### What you need to do
Verbatim, and with nothing else, reproduce the data below from its first line through the line containing "Page size: 2001x1125.".

Document structure recognition data
◆ ◆ ◆
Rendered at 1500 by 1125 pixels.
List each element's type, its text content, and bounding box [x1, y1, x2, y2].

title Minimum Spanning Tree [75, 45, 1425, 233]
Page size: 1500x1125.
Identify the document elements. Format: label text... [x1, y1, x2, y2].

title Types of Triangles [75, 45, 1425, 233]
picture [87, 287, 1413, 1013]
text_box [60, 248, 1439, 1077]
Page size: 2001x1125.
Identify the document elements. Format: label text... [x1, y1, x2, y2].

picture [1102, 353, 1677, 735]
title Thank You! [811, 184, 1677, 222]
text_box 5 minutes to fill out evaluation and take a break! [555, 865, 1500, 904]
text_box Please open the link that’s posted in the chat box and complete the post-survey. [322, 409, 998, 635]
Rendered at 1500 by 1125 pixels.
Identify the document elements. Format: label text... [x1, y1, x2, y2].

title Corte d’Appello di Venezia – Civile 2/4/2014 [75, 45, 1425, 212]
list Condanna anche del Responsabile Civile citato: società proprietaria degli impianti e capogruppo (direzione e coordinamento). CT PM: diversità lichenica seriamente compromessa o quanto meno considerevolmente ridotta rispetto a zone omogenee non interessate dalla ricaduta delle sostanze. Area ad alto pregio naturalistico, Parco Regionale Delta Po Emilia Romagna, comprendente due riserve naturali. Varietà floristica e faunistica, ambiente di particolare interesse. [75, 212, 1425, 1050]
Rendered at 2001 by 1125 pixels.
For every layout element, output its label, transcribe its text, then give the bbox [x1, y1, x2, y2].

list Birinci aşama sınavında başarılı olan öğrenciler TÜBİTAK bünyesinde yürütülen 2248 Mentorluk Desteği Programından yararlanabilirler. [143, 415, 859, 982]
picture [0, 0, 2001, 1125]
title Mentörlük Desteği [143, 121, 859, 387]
◆ ◆ ◆
### Result of this task
Rendered at 1500 by 1125 pixels.
List each element's type, its text content, and bounding box [x1, y1, x2, y2].

title Minimum Spanning Tree [75, 45, 1425, 233]
Page size: 1500x1125.
Identify the document elements. Format: label text... [x1, y1, x2, y2].

title Types of Triangles [75, 45, 1425, 233]
picture [87, 287, 1413, 1013]
text_box [60, 248, 1439, 1077]
Page size: 2001x1125.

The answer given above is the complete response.